循环性死亡(DCD)后的心脏捐赠主要通过常温血液灌注(NBP)维持。然而,研究表明,低温晶体灌注(HCP)优于血液灌注,以恢复左心室(LV)的收缩力。然而,尚未研究HCP和NBP后DCD心脏中心肌和冠状动脉的转录组变化。在猪模型中,收集DCD心脏并通过NBP维持4小时(DCD-BP组,N=8)或HCP与含氧组氨酸-色氨酸-酮戊二酸(HTK)溶液(DCD-HTK,N=8),然后用新鲜血液再灌注2h。在DCD组(N=8)中,心脏在采购后立即进行再灌注。在对照组(N=7)中,没有引起循环性死亡。我们使用微阵列(25,470个基因)对LV心肌和左前降支(LAD)样品进行了转录组学。我们应用Boruta算法进行变量选择以识别相关基因。在DCD-BP组中,与DCD相比,6个基因在心肌中被调节,1915个基因在LAD中被调节。在DCD-HTK组中,259个基因在心肌中下调,27个基因在LAD中下调;52个基因在心肌中上调,765个基因在LAD中上调,与DCD组相比。我们确定了七个与群体识别相关的基因:ITPRIP,G3BP1,ARRDC3,XPO6,NOP2,SPTSSA,IL-6NBP导致参与线粒体钙积累和ROS产生的基因上调,微血管内皮发芽的减少,和炎症。HCP导致NF-κB-相关基因的下调,STAT3-,和SASP激活和炎症。
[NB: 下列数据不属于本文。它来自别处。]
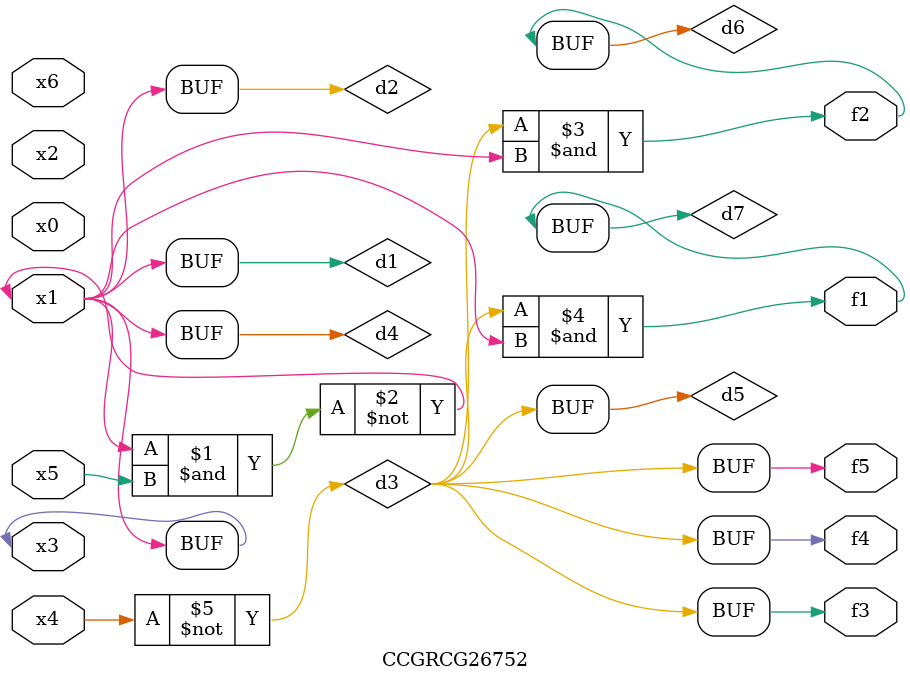
<source format=v>
module CCGRCG26752(
	input x0, x1, x2, x3, x4, x5, x6,
	output f1, f2, f3, f4, f5
);

	wire d1, d2, d3, d4, d5, d6, d7;

	buf (d1, x1, x3);
	nand (d2, x1, x5);
	not (d3, x4);
	buf (d4, d1, d2);
	buf (d5, d3);
	and (d6, d3, d4);
	and (d7, d3, d4);
	assign f1 = d7;
	assign f2 = d6;
	assign f3 = d5;
	assign f4 = d5;
	assign f5 = d5;
endmodule

</source>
Donation after circulatory death (DCD) hearts are predominantly maintained by normothermic blood perfusion (NBP). Nevertheless, it was shown that hypothermic crystalloid perfusion (HCP) is superior to blood perfusion to recondition left ventricular (LV) contractility. However, transcriptomic changes in the myocardium and coronary artery in DCD hearts after HCP and NBP have not been investigated yet. In a pig model, DCD hearts were harvested and maintained for 4 h by NBP (DCD-BP group, N = 8) or HCP with oxygenated histidine-tryptophane-ketoglutarate (HTK) solution (DCD-HTK, N = 8) followed by reperfusion with fresh blood for 2 h. In the DCD group (N = 8), hearts underwent reperfusion immediately after procurement. In the control group (N = 7), no circulatory death was induced. We performed transcriptomics from LV myocardial and left anterior descending (LAD) samples using
microarrays (25,470 genes). We applied the Boruta algorithm for variable selection to identify relevant genes. In the DCD-BP group, compared to DCD, six genes were regulated in the myocardium and 1915 genes were regulated in the LAD. In the DCD-HTK group, 259 genes were downregulated in the myocardium and 27 in the LAD; and 52 genes were upregulated in the myocardium and 765 in the LAD, compared to the DCD group. We identified seven genes of relevance for group identification: ITPRIP, G3BP1, ARRDC3, XPO6, NOP2, SPTSSA, and IL-6. NBP resulted in the upregulation of genes involved in mitochondrial calcium accumulation and ROS production, the reduction in microvascular endothelial sprouting, and inflammation. HCP resulted in the downregulation of genes involved in NF-κB-, STAT3-, and SASP-activation and inflammation.